Nearby is Laguna de Apoyo, the largest of Nicaragua’s 12 crater lakes. The water is salty, clear and 27 degrees C — perfect for a swim.

Many Nicaraguans live in the shadow of volcanoes, no more so than at San Jacinto, a poor, rural settlement north of León. Here fumaroles —pools of boiling magma that have broken through cracks in the earth’s surface — bubble behind the village. New cauldrons open up every week, and 13-year-old Beatrice, trailed by a gang of younger children, leads me through this smoking, hissing inferno. On her head is a bowl, filled with little figures she fashions out of the soft clay and sells for $2 — a small price to pay for safe passage.

Richard, our guide from Tours Nicaragua, loves the volcanoes. He leads volcano treks of varying difficulty, ranging from a one-day ascent to the smoking summit of Telica, behind San Jacinto, to the 12-day Volcanic Obsession trek, which takes in eight volcanoes. The most dramatic are on the island of Ometepe.

Ometepe

Island of Peace

Despite the fierce wind and burning sun, I choose the open top deck on the ferry crossing to Ometepe, on Lake Nicaragua. Up here the view of Concepción, the larger of the two volcanoes that form the island, is magnificent as it rises out of the lake. Ometepe is called the Oasis of Peace because its remoteness kept both the Spanish conquistadors and the conflicts of the Revolution from reaching its shores. As a result, more of the indigenous culture remains intact.

I feel a relaxed sense of well-being here. Lush fields of platanos, a banana-like fruit, line the road. Osprey soar overhead. Pre-Columbian statues guard the churchyard in Altagracia. People wave from the roadside. Although I am bouncing around in the back of a pick-up trying to steady my camera, the ideal way to see Ometepe is on horseback or by bike, both of which are possible. Along the land bridge that connects Concepción with Maderas is a great little hideaway hotel, Villa Paraiso, the best base for climbing these volcanoes. It sits beside the unspoiled tropical beach of Santo Domingo, which gets my vote as the place to spend this sunny day.

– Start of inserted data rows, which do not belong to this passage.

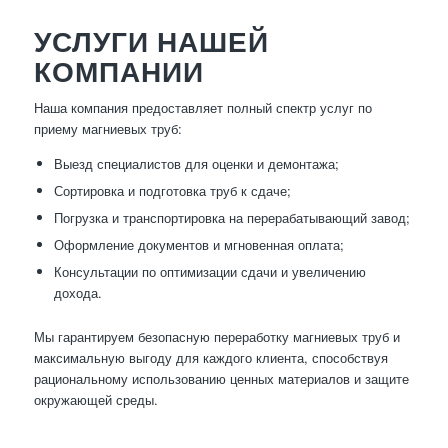
УСЛУГИ НАШЕЙ
КОМПАНИИ
Наша компания предоставляет полный спектр услуг по
приему магниевых труб:
Выезд специалистов для оценки и демонтажа;
Сортировка и подготовка труб к сдаче;
Погрузка и транспортировка на перерабатывающий завод;
Оформление документов и мгновенная оплата;
Консультации по оптимизации сдачи и увеличению
дохода.
Мы гарантируем безопасную переработку магниевых труб и
максимальную выгоду для каждого клиента, способствуя
рациональному использованию ценных материалов и защите
окружающей среды.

Along with great adventures, Nicaragua has no shortage of places to rest up in between. In a León café I drink pitaya, a purple cactus juice, before meandering through its cavernous cathedral. In Granada, the colourful streets can barely lure me away from the rocking chairs outside the Alhambra Hotel, where I could sit for hours with a bottle of Flor de Caña, the national rum. People are friendly, sweet and quick to smile. Here, if you want to take someone’s photograph, they don’t ask for a dollar – they say ‘thank you’. In the land of the volcanoes, I couldn’t be more at peace.